__Excerpted passage__.
<<<<
Do you want to hand your heirs big tax problems? Would you like to hand the IRS a sizable chunk of your inheritance? Probably not. But if you misunderstand the rules when it comes to inherited IRAs, you just might. Here are some mistakes that IRA owners and IRA heirs often make.
- Many clients think that a will or a trust can facilitate the transfer of IRA assets.
IRAs don’t pass to heirs through wills or trusts (a few rare exceptions aside). The beneficiary form takes precedence. This is a form the IRA owner filled out and signed when opening the account.Problems arise when:
- • The IRA owner dies without designating a beneficiary;
- • The designated beneficiary has passed away before the IRA owner; or
- • No one can find the beneficiary form (not even the IRA custodian,
i.e., the financial institution that hosts the IRA).
In these circumstances, IRA heirs commonly end up playing by the IRA custodian’s rules. The resulting beneficiary often ends up with the IRA owner’s estate and must be paid out within five years of the owner’s death. This is usually a very undesirable tax consequence. It might be a contingent beneficiary and perhaps a very undesirable emotional consequence. The best thing to do is to keep the beneficiary form handy, keep it up to date and to let your heirs know where it is.
- Too often, non-spousal IRA heirs see the inherited assets as money to spend.
>>>>
__Given records__.
<<<<
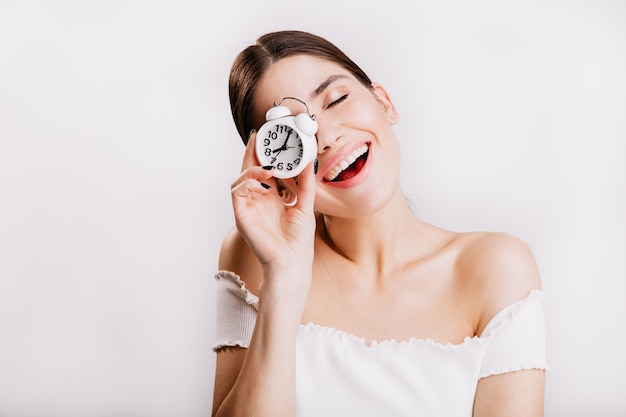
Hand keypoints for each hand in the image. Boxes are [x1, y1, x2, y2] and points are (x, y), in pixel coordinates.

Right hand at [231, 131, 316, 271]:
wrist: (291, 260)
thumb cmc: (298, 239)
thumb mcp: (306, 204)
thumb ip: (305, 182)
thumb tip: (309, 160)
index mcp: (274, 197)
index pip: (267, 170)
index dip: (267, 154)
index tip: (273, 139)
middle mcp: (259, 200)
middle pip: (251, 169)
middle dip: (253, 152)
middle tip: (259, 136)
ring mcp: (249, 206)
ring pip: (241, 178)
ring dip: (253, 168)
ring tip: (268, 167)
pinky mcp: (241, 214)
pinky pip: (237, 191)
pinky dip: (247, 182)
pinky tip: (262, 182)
>>>>
__Assignment 1__. In the article on inherited IRAs, what takes precedence over a will or trust when IRA assets pass to heirs?
__Assignment 2__. Please repeat word for word the part of the article on inherited IRAs starting at "- Many clients" and ending at "hosts the IRA).".
The listing has no connection to the article on inherited IRAs.

__Response area 1__. The beneficiary form takes precedence.

__Response area 2__.
- Many clients think that a will or a trust can facilitate the transfer of IRA assets.
IRAs don’t pass to heirs through wills or trusts (a few rare exceptions aside). The beneficiary form takes precedence. This is a form the IRA owner filled out and signed when opening the account.Problems arise when:
- • The IRA owner dies without designating a beneficiary;
- • The designated beneficiary has passed away before the IRA owner; or
- • No one can find the beneficiary form (not even the IRA custodian,
i.e., the financial institution that hosts the IRA).